Stryker VP: We are at the forefront of robotic surgery
Company sponsors middle school robotic teams to encourage children to follow career path.
Just three days before she was part of a panel discussion at the West Michigan Policy Forum, Stryker Corporation Vice President Katy Fink saw something incredible on a trip to China.
While visiting overseas, Fink had the opportunity to witness a robotic-assisted surgery. And as luck would have it, a few days later, she was present to hear technology policy expert Alec Ross speak on the leaps and bounds being made in both the biosciences and manufacturing industries.
“I believe that the world’s last trillion dollar industry was created out of computer code,” Ross said during his keynote speech to the West Michigan Policy Forum attendees. “But the world’s next trillion dollar industry is going to be created out of genetic code.”
Last year, Kalamazoo-based Stryker made $9.95 billion, according to research provided by The Right Place. The manufacturer increased its revenue by about 2.5 percent from 2014, and Fink said Stryker is at the forefront of robotic surgery. During the panel, she gave examples of robots that have been programmed to include information from MRIs and X-rays to help lay out a care path that can assist with surgeries.
However, to keep the ball rolling, especially in West Michigan, the talent needs to stay in the region.
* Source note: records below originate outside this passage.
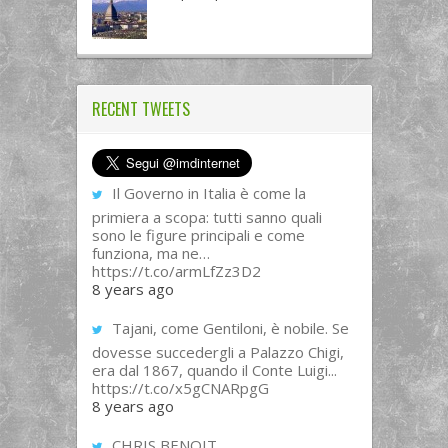
RECENT TWEETS
Il Governo in Italia è come la
primiera a scopa: tutti sanno quali
sono le figure principali e come
funziona, ma ne…
https://t.co/armLfZz3D2
8 years ago
Tajani, come Gentiloni, è nobile. Se
dovesse succedergli a Palazzo Chigi,
era dal 1867, quando il Conte Luigi...
https://t.co/x5gCNARpgG
8 years ago
CHRIS BENOIT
Later in the discussion, Fink underscored a concern that was shared by her fellow panelists — the importance of keeping the education at the forefront of the conversation and reaching students at an early age.
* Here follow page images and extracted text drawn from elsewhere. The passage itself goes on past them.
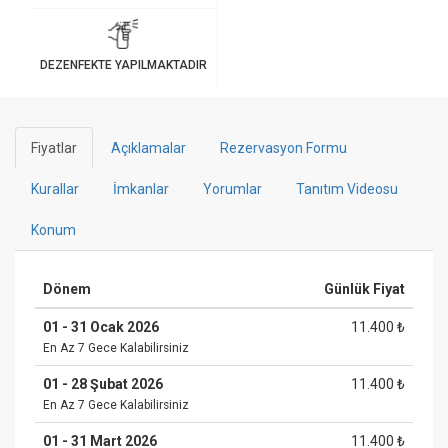
DEZENFEKTE YAPILMAKTADIR
Fiyatlar
Açıklamalar
Rezervasyon Formu
Kurallar
İmkanlar
Yorumlar
Tanıtım Videosu
Konum
Dönem
Günlük Fiyat
01 - 31 Ocak 2026
11.400 ₺
En Az 7 Gece Kalabilirsiniz
01 - 28 Şubat 2026
11.400 ₺
En Az 7 Gece Kalabilirsiniz
01 - 31 Mart 2026
11.400 ₺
Fink noted Stryker sponsors several robotics teams beginning at the middle school level and partners with local schools to keep programs that might funnel students into a career in manufacturing from being underfunded or cut entirely.
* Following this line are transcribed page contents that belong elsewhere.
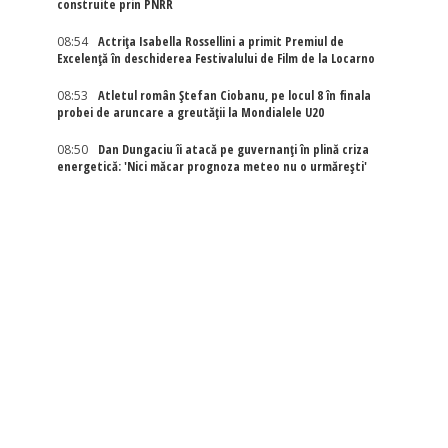
construite prin PNRR
08:54
Actriţa Isabella Rossellini a primit Premiul de
Excelenţă în deschiderea Festivalului de Film de la Locarno
08:53
Atletul român Ștefan Ciobanu, pe locul 8 în finala
probei de aruncare a greutății la Mondialele U20
08:50
Dan Dungaciu îi atacă pe guvernanți în plină criza
energetică: 'Nici măcar prognoza meteo nu o urmărești'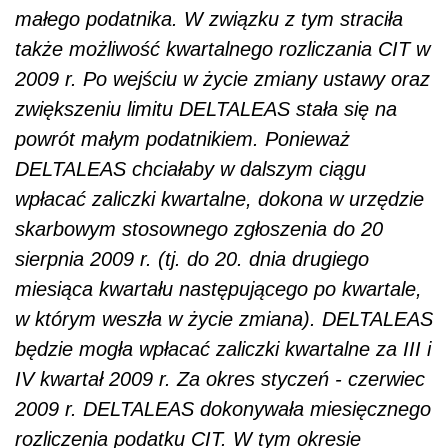
małego podatnika. W związku z tym straciła
także możliwość kwartalnego rozliczania CIT w
2009 r. Po wejściu w życie zmiany ustawy oraz
zwiększeniu limitu DELTALEAS stała się na
powrót małym podatnikiem. Ponieważ
DELTALEAS chciałaby w dalszym ciągu
wpłacać zaliczki kwartalne, dokona w urzędzie
skarbowym stosownego zgłoszenia do 20
sierpnia 2009 r. (tj. do 20. dnia drugiego
miesiąca kwartału następującego po kwartale,
w którym weszła w życie zmiana). DELTALEAS
będzie mogła wpłacać zaliczki kwartalne za III i
IV kwartał 2009 r. Za okres styczeń - czerwiec
2009 r. DELTALEAS dokonywała miesięcznego
rozliczenia podatku CIT. W tym okresie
“We have responsibilities as business leaders to get involved in these communities and help as much as we can,” she said. “It’s critical that we help these students while they’re young.”
At the forum, Ross spoke about the possibilities of liquid biopsies, which would allow doctors to detect cancerous cells at one one-hundredth of the size of what can be found via an MRI. With the advances being made in genetic research, he said the ability to harvest information from the human genome is “going to make the way that we practice medicine unrecognizable” in the next 10 years.
On the manufacturing end, he talked about the advent of robotics, machine learning and artificial intelligence, and how that could impact the workforce in various industries.
While total autonomous surgery still might be years away, Fink has firsthand knowledge of where robotic surgery is headed, and the possibilities are near endless.
“It’s so exciting,” Fink said during the five-person panel that followed Ross’ presentation. “I think just listening to Alec talk and thinking about where it could go is almost mind blowing.”